The team carried out their work on cells taken from fish scales that are somewhat comparable to human skin cells, Roy said.
"The laser technique we used is novel and powerful because it allows us to actually manipulate proteins in specific places inside cells and do it instantaneously," he said. "That's a huge advantage over conventional genetic approaches, which take a lot of time and can be compensated for by cells making other proteins that nullify the original genetic manipulation."
Light-directed disruption studies promise to teach scientists much about cell movement and behavior, Roy said.

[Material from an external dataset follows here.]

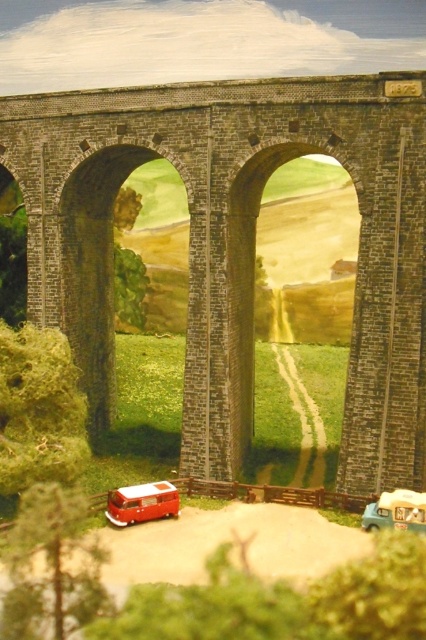
You are a delivery driver who needs to drive your matte white van at lower right through the brick stone bridge at center. Based on the scene description, can your van fit through the bridge?

The brick stone bridge at center is wider than the matte white van at lower right, so yes, the matte white van at lower right can fit through the bridge.

You are a model train enthusiast who wants to place a new toy car between the shiny red van at lower left and the matte white van at lower right on the dirt path. The toy car requires 1.2 meters of space to fit. Can you determine if there is enough space between the two vans?

The shiny red van at lower left is wider than the matte white van at lower right. However, the distance between them isn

"We think this opens a lot of possibilities for learning what many signaling molecules do inside cells," he said. "If you can understand the behavior of an internal protein, then you can make inhibitors or promoters that have implications for drug discovery. In some cases, such as formation of new blood vessels in the treatment of coronary artery disease, you might want to speed up cell movement. On the other hand, you'd want to stop movement of cancer cells." Through a project with UNC's Center for Inflammatory Disorders, Jacobson's laboratory is now applying the photo-release technique to a major puzzle -- how blood cells can migrate through layers of other cells to sites of infection, Jacobson said.

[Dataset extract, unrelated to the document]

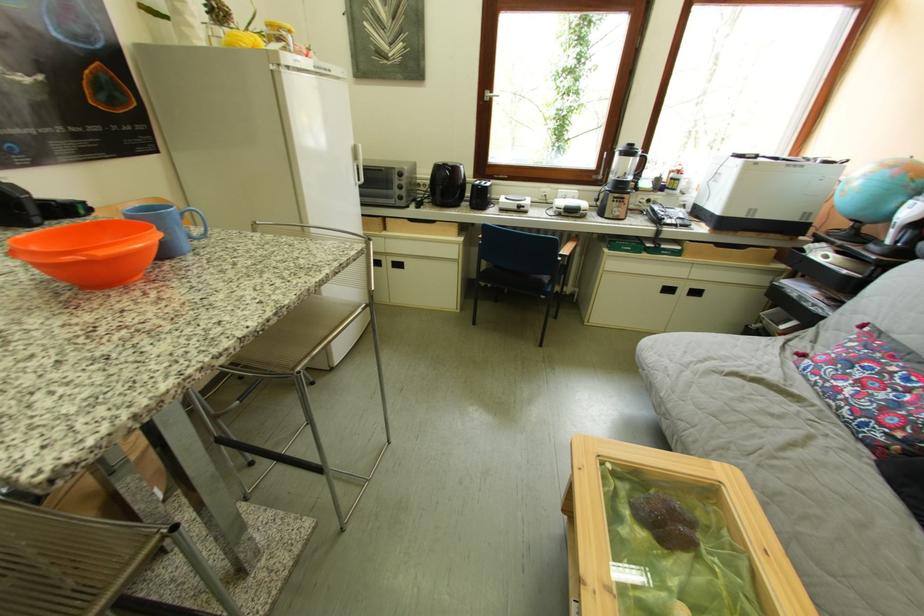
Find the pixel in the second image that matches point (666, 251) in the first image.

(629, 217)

Muscle physiologists studying calcium developed the laser method to uncage compounds some 10 years ago, he said. The UNC researchers also are developing a promising complementary technique for inactivating specific molecules responsible for making cells move and stick together. "No one had used the laser technique to manipulate protein levels in single, living cells before, and that's why this work is attracting a fair amount of attention from other scientists," the biologist said. "It has many possibilities."